• What the task asks: In the data that follows, give the number of lines containing the word "reps". Offer no additional comment.

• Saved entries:
========
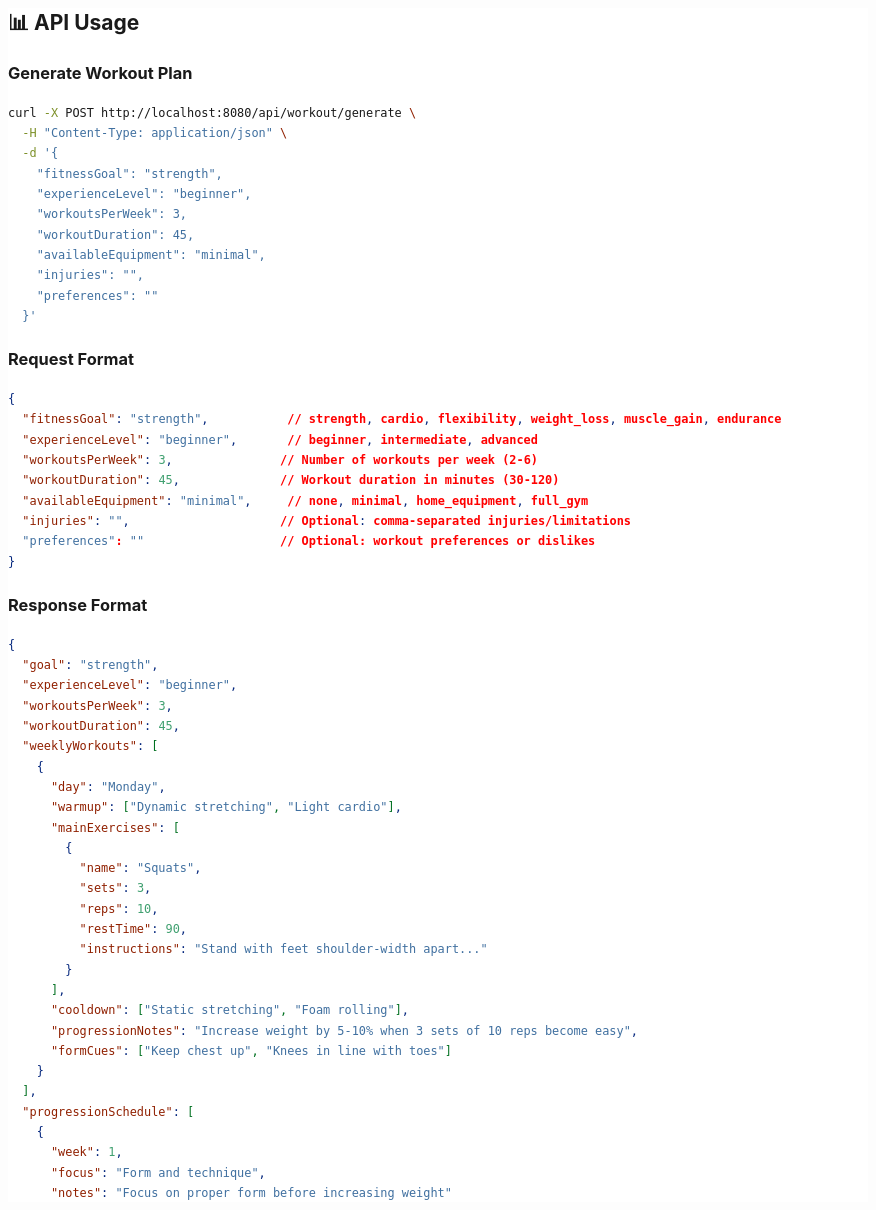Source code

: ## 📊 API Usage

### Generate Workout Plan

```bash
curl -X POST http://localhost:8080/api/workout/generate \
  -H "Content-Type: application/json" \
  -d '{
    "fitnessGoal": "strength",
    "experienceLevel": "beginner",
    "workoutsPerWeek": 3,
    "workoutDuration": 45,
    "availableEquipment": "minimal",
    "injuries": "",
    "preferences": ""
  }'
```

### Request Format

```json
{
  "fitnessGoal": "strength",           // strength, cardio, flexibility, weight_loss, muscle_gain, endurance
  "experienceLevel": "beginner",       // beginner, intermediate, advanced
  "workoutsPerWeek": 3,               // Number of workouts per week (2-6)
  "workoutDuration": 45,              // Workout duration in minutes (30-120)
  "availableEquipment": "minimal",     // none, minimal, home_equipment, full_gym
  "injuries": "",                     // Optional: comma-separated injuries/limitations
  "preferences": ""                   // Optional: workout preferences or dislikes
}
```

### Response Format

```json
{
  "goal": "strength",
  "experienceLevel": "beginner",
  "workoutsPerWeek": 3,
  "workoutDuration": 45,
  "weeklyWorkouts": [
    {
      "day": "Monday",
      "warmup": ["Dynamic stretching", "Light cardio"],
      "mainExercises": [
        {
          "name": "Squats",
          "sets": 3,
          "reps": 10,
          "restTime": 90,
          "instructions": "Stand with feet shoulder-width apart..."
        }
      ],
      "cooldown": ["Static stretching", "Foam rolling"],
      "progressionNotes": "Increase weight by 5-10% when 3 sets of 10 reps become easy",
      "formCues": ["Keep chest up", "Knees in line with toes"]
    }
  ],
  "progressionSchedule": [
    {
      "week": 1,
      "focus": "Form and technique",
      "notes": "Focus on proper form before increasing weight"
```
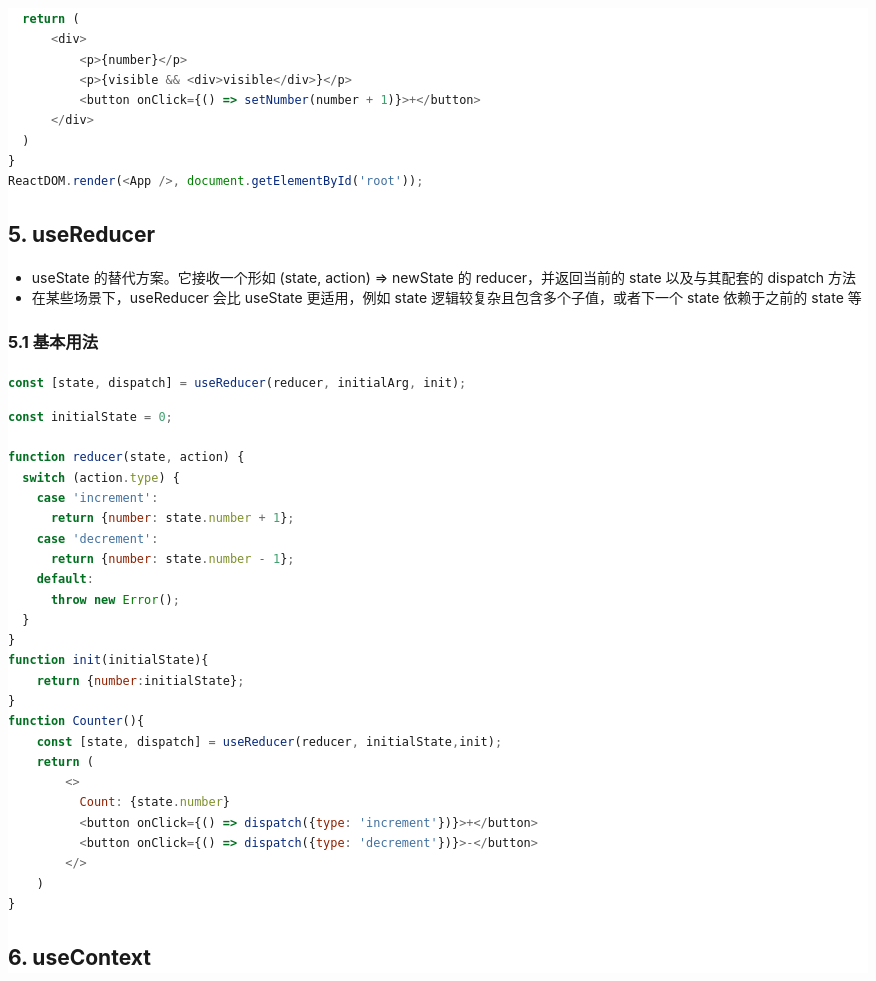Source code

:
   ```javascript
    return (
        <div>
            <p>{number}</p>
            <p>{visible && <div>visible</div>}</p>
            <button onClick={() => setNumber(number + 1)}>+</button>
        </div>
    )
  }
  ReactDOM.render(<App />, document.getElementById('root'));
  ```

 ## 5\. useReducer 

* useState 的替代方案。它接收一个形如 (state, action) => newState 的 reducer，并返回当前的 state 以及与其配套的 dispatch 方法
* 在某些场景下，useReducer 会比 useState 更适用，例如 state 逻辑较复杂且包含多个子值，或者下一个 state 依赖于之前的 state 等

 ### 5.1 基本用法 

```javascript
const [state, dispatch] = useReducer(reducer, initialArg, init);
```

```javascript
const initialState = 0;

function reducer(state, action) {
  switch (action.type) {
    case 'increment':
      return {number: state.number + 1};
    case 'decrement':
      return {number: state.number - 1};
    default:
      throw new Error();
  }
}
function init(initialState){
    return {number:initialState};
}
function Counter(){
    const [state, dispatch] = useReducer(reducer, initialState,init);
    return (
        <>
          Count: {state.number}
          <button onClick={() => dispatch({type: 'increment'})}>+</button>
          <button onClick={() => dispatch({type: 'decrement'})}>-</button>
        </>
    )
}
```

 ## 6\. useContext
========
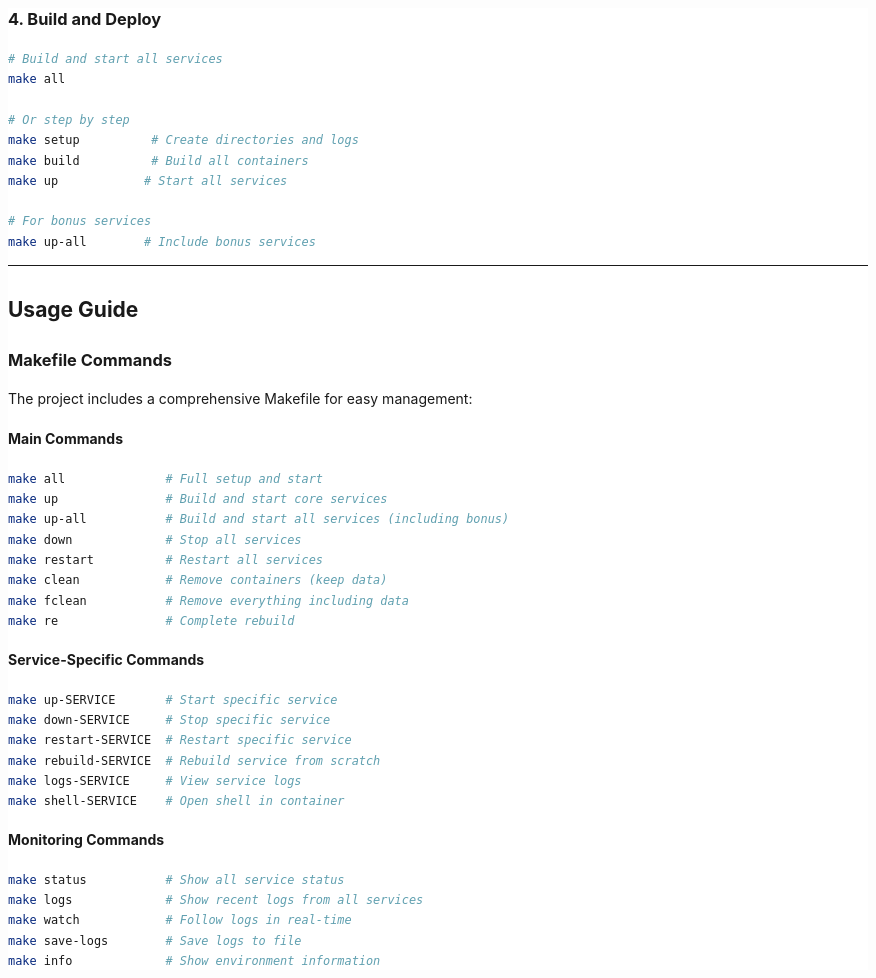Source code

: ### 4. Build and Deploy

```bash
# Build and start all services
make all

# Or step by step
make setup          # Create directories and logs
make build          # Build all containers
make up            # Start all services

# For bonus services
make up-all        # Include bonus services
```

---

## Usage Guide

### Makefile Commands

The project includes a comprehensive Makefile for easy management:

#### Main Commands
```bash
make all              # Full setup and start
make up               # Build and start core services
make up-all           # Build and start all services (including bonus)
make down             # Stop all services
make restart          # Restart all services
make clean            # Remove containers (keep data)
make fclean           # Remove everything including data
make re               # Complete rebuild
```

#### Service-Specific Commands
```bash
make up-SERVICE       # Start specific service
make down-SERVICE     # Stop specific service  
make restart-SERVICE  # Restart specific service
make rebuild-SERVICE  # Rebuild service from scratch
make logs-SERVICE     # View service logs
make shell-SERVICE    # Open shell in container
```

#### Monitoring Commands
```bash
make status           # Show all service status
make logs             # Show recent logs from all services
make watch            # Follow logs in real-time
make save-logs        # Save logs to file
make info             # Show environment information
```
========
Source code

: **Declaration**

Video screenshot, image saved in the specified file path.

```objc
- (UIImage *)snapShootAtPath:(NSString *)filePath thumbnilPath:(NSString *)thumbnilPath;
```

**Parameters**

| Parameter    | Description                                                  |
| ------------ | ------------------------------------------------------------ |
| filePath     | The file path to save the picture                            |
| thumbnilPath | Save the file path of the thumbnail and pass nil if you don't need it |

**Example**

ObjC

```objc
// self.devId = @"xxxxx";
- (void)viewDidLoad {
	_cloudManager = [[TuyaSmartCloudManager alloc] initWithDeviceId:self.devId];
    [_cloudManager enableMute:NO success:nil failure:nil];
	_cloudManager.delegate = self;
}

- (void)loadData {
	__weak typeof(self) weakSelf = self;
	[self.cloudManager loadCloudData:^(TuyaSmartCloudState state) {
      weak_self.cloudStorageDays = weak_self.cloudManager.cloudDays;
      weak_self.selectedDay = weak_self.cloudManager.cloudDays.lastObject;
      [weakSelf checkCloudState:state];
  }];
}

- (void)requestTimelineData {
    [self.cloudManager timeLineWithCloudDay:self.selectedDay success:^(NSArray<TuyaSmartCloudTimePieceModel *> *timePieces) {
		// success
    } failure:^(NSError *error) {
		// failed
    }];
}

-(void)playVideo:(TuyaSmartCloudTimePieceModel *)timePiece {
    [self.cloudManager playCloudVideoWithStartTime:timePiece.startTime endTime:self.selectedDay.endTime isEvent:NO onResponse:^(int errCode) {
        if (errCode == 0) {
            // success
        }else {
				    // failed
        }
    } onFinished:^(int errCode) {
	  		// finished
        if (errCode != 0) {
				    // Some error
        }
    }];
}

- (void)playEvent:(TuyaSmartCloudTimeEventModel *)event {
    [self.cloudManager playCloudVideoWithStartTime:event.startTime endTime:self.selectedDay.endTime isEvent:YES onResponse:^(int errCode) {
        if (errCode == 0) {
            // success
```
========
• Response box: 2